“The dream of our founders has arrived in our time”
November 5th, 2008America and the world wakes up this morning to learn that the American dream has at last become a reality. In his six minute acceptance speech, that was both modest and sober yet demontrated beyond all doubt that hi eloquence comes from within, not from the speech writers.Barack Hussein Obama,
“If there is anyone out there who still doubts that America is a place where all things are possible; who still wonders if the dream of our founders is alive in our time; who still questions the power of our democracy, tonight is your answer,” he said.
“It’s been a long time coming, but tonight, because of what we did on this day, in this election, at this defining moment, change has come to America.”
The result was never in doubt as the night unfolded but by around 4 AM GMT it becaame clear that the majority was almost as huge of that won by Bill Clinton in his second term, with 338 electoral college votes cast for Obama against just 155 votes for John McCain. The eight-year reign of George W Bush has ended. Although Bush remains in charge of the White House until 20 January 2009, from this day on he wil consult wiith Obama when any major problems arise.

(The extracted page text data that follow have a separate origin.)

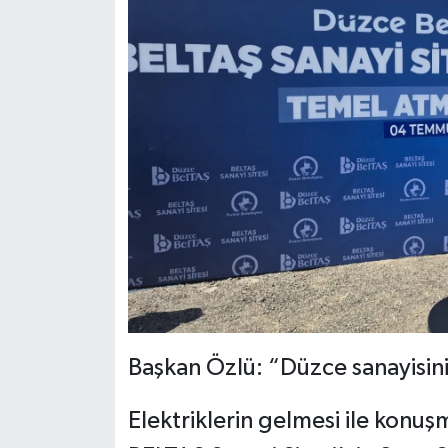
Başkan Özlü: “Düzce sanayisin
Elektriklerin gelmesi ile kon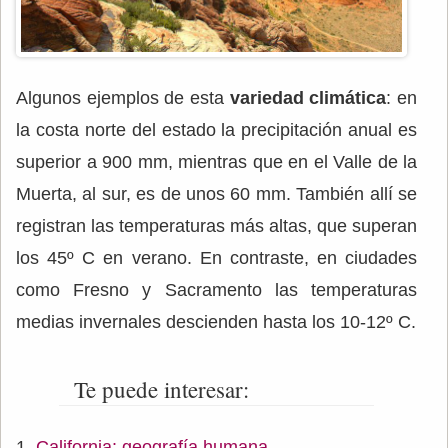
Algunos ejemplos de esta
variedad climática
: en
la costa norte del estado la precipitación anual es
superior a 900 mm, mientras que en el Valle de la
Muerta, al sur, es de unos 60 mm. También allí se
registran las temperaturas más altas, que superan
los 45º C en verano. En contraste, en ciudades
como Fresno y Sacramento las temperaturas
medias invernales descienden hasta los 10-12º C.
Te puede interesar:
California: geografía humana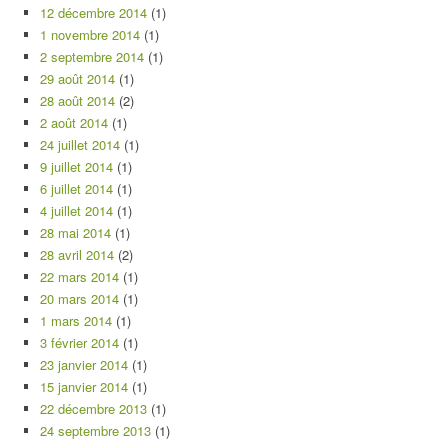
12 décembre 2014
(1)
1 novembre 2014
(1)
2 septembre 2014
(1)
29 août 2014
(1)
28 août 2014
(2)
2 août 2014
(1)
24 juillet 2014
(1)
9 juillet 2014
(1)
6 juillet 2014
(1)
4 juillet 2014
(1)
28 mai 2014
(1)
28 avril 2014
(2)
22 mars 2014
(1)
20 mars 2014
(1)
1 mars 2014
(1)
3 février 2014
(1)
23 janvier 2014
(1)
15 janvier 2014
(1)
22 décembre 2013
(1)
24 septembre 2013
(1)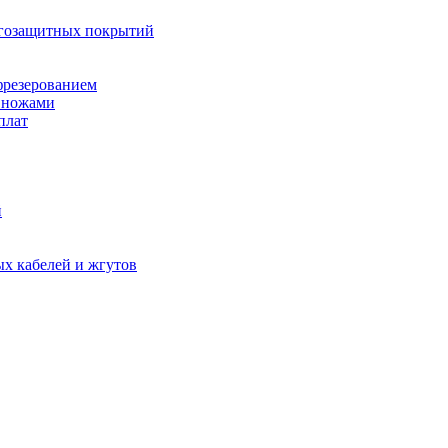
агозащитных покрытий
фрезерованием
 ножами
плат
й
х кабелей и жгутов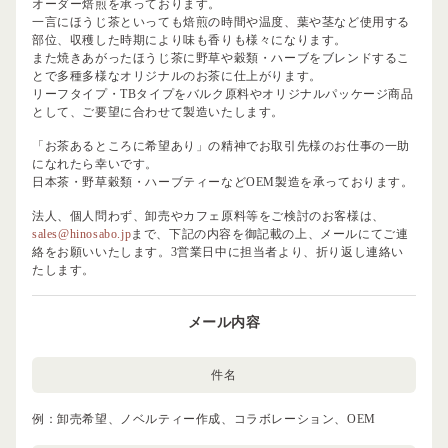
オーダー焙煎を承っております。
一言にほうじ茶といっても焙煎の時間や温度、葉や茎など使用する
部位、収穫した時期により味も香りも様々になります。
また焼きあがったほうじ茶に野草や穀類・ハーブをブレンドするこ
とで多種多様なオリジナルのお茶に仕上がります。
リーフタイプ・TBタイプをバルク原料やオリジナルパッケージ商品
として、ご要望に合わせて製造いたします。
「お茶あるところに希望あり」の精神でお取引先様のお仕事の一助
になれたら幸いです。
日本茶・野草穀類・ハーブティーなどOEM製造を承っております。
法人、個人問わず、卸売やカフェ原料等をご検討のお客様は、
sales@hinosabo.jp
まで、下記の内容を御記載の上、メールにてご連
絡をお願いいたします。3営業日中に担当者より、折り返し連絡い
たします。
メール内容
件名
例：卸売希望、ノベルティー作成、コラボレーション、OEM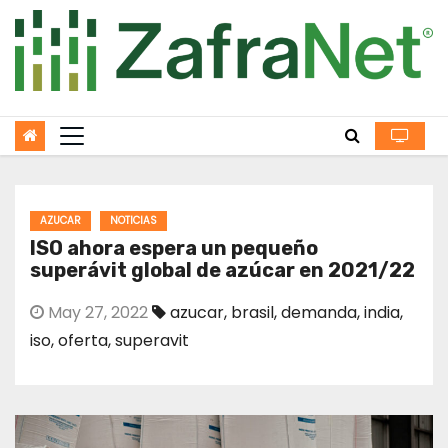
Skip
to
content
AZUCAR
NOTICIAS
ISO ahora espera un pequeño
superávit global de azúcar en 2021/22
May 27, 2022
azucar
,
brasil
,
demanda
,
india
,
iso
,
oferta
,
superavit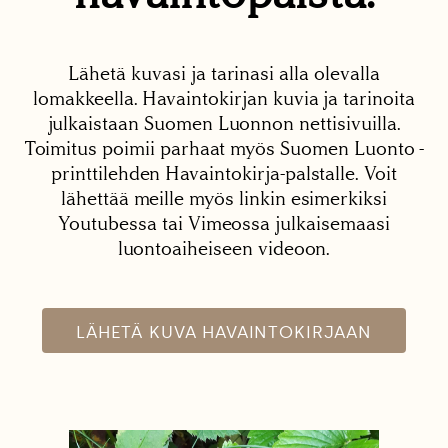
Lähetä kuvasi ja tarinasi alla olevalla
lomakkeella. Havaintokirjan kuvia ja tarinoita
julkaistaan Suomen Luonnon nettisivuilla.
Toimitus poimii parhaat myös Suomen Luonto -
printtilehden Havaintokirja-palstalle. Voit
lähettää meille myös linkin esimerkiksi
Youtubessa tai Vimeossa julkaisemaasi
luontoaiheiseen videoon.
LÄHETÄ KUVA HAVAINTOKIRJAAN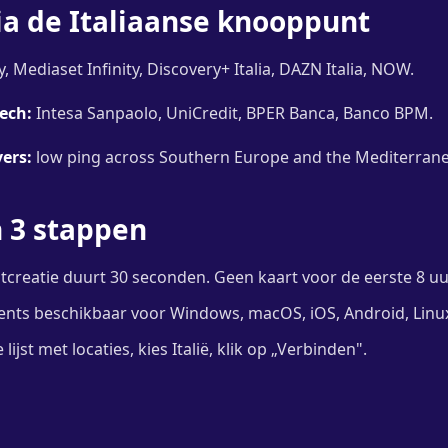
ia de Italiaanse knooppunt
, Mediaset Infinity, Discovery+ Italia, DAZN Italia, NOW.
ech:
Intesa Sanpaolo, UniCredit, BPER Banca, Banco BPM.
ers:
low ping across Southern Europe and the Mediterran
n 3 stappen
creatie duurt 30 seconden. Geen kaart voor de eerste 8 u
ents beschikbaar voor Windows, macOS, iOS, Android, Linu
ijst met locaties, kies Italië, klik op „Verbinden".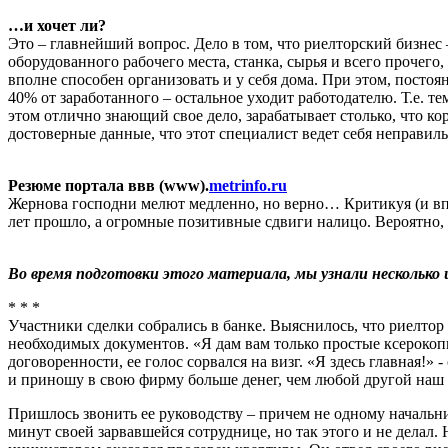
…и хочет ли?
Это – главнейший вопрос. Дело в том, что риелторский бизнес 
оборудованного рабочего места, станка, сырья и всего прочего,
вполне способен организовать и у себя дома. При этом, посто
40% от заработанного – остальное уходит работодателю. Т.е. те
этом отлично знающий свое дело, зарабатывает столько, что кор
достоверные данные, что этот специалист ведет себя неправиль
Резюме портала
ввв (www)
.
metrinfo.ru
Жернова господни мелют медленно, но верно… Критикуя (и впол
лет прошло, а огромные позитивные сдвиги налицо. Вероятно, 
Во время подготовки этого материала, мы узнали
несколько
* * *
Участники сделки собрались в банке. Выяснилось, что риелто
необходимых документов. «Я дам вам только простые ксерокопии
договоренности, ее голос сорвался на визг. «Я здесь главная!»
и приношу в свою фирму больше денег, чем любой другой наш 
Пришлось звонить ее руководству – причем не одному начальни
минут своей зарвавшейся сотруднице, но так этого и не делал. 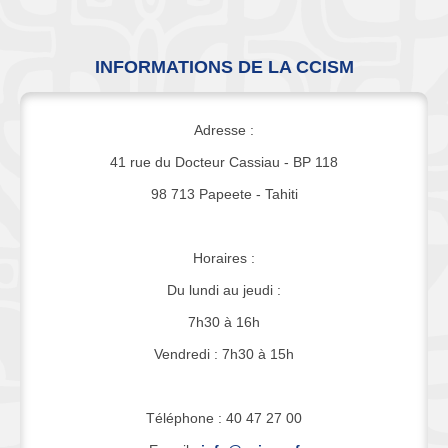
INFORMATIONS DE LA CCISM
Adresse :
41 rue du Docteur Cassiau - BP 118
98 713 Papeete - Tahiti
Horaires :
Du lundi au jeudi :
7h30 à 16h
Vendredi : 7h30 à 15h
Téléphone : 40 47 27 00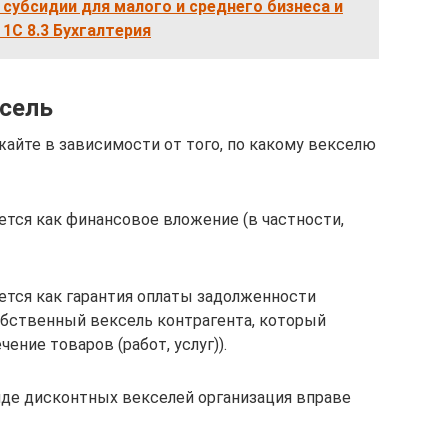
 субсидии для малого и среднего бизнеса и
1С 8.3 Бухгалтерия
ксель
жайте в зависимости от того, по какому векселю
тся как финансовое вложение (в частности,
ется как гарантия оплаты задолженности
обственный вексель контрагента, который
ение товаров (работ, услуг)).
иде дисконтных векселей организация вправе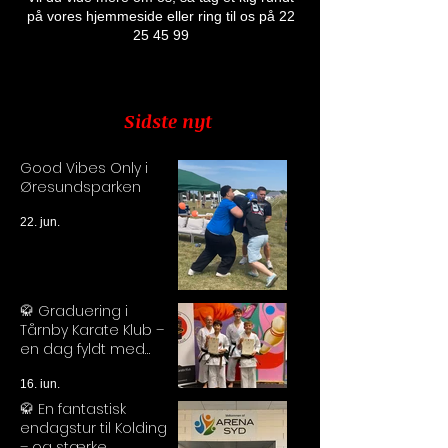
på vores hjemmeside eller ring til os på
22
25 45 99
Sidste nyt
Good Vibes Only i
Øresundsparken
22. jun.
🥋 Graduering i
Tårnby Karate Klub –
en dag fyldt med
stolthed og stærke
præstationer
16. jun.
🥋 En fantastisk
endagstur til Kolding
– og stærke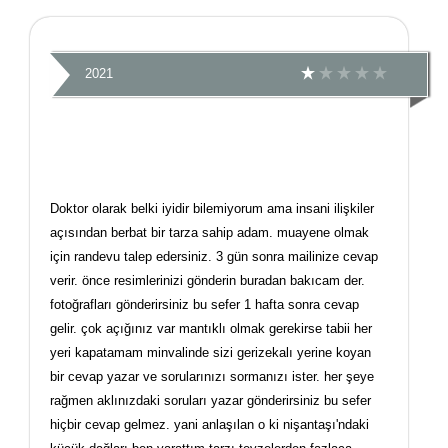
2021
Doktor olarak belki iyidir bilemiyorum ama insani ilişkiler
açısından berbat bir tarza sahip adam. muayene olmak
için randevu talep edersiniz. 3 gün sonra mailinize cevap
verir. önce resimlerinizi gönderin buradan bakıcam der.
fotoğrafları gönderirsiniz bu sefer 1 hafta sonra cevap
gelir. çok açığınız var mantıklı olmak gerekirse tabii her
yeri kapatamam minvalinde sizi gerizekalı yerine koyan
bir cevap yazar ve sorularınızı sormanızı ister. her şeye
rağmen aklınızdaki soruları yazar gönderirsiniz bu sefer
hiçbir cevap gelmez. yani anlaşılan o ki nişantaşı'ndaki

The result brought tears to the eyes of the Rev Jesse Jackson, the veteran black politician, who himself bid to win the Presidency. Like Obama, Jackson was inspired by the dream of Martin Luther king who lit the fires of the civil rights movement with his ‘I have a dream’ speech in 1963. The news that there will be an Afro-American in the White House is a tonic for black people everywhere. The turn-out at the polls was an all-time record for an American election. Obama’s eloquence, combined with the brilliance of his organisation and the $5 billion he was able to raise brought out the black vote. Many black votes voted for the first time in their lifetime.
But in his acceptance speech Obama re-iterated that although he is black, Democrat, liberal and left-wing, that he wants to form something like a government of national unity.
‘We are, and always will be, the United States of America”
In the last few weeks Obama has been helped by the financial crisis. We shall never know whether Obama would have won, in the melt-down had not occurred, if George W Bush, had not had to back-track on his free market beliefs and pump billions of Goverment money into the economy and near-nationalise leading banks. But the crisis gave Obama his chance to kill the negative campaigning that attempted to brand him a man of insufficient experience to be entrusted with the world’s top job. The team of Hilary Clinton, in the Democratic primaries, and some of the Republicans in John McCain’s team, played on fears that Obama was not to be trusted with nuclear button.
During the campaign there were also repeated attempts to play on the racial prejudice, which undoubedly exist in the minds and hearts of some American. Early in the campaign there was a concerted attempt to cast Obama as a black revolutinary, by using the words of his long-time pastor, Jerimiah Wright. The Murdoch-owned Fox Television repeatedly used his full name, Barack Hussein Obama, to imply that he sympathesied with Musliim terrorists.
Rupert Murdoch himself appeared on US television last night to voice his continued fears about Obama’s leftyness. But his papers in London were already being printed with hugely positive headlines. The Sun proclaimed:
One giant leap for mankind
The headline writers of The Times called it a ‘New World’. Their first leader could not have been more positive. Here is the opening:
Barack Obama fulfills the dream
Forty years after the murder of Martin Luther King the United States has elected an African American president. It is a moment to savour
This is not to belittle the Republican candidate John McCain. We knew from his life that he is a brave man. We know from his campaign that he is a good man. But, from today, a black child born in America will look on his nation with greater pride because he will feel that the highest office in the land is open to him. The American nation will replenish the confidence that it has lately lost. In the eyes of the world, the slate will be clean and the pretext, always spurious, for anti-Americanism has been removed. On his very first day, and without doing a thing, Barack Obama has brought America together and brought America closer to the world.
And here is the conclusion:
But the achievements, the arguments, the what-ifs, the fear of disappointment: these are not for now. The essential point about President Barack Obama is the privilege of being able to write this sentence. A black man has been elected to the highest office of the most powerful country of the world and, to borrow one of his own phrases, a righteous wind is at his back.
Whether Obama will actually be able to do enough to save the world from a major recession. But this far the stock markets are giving him the thumbs up. Wall Street rose 4 per cent on election day as the predictions were showing a clear Obama victory. Asian markets rose by about 5 per cent this morning after his victory was confirmed.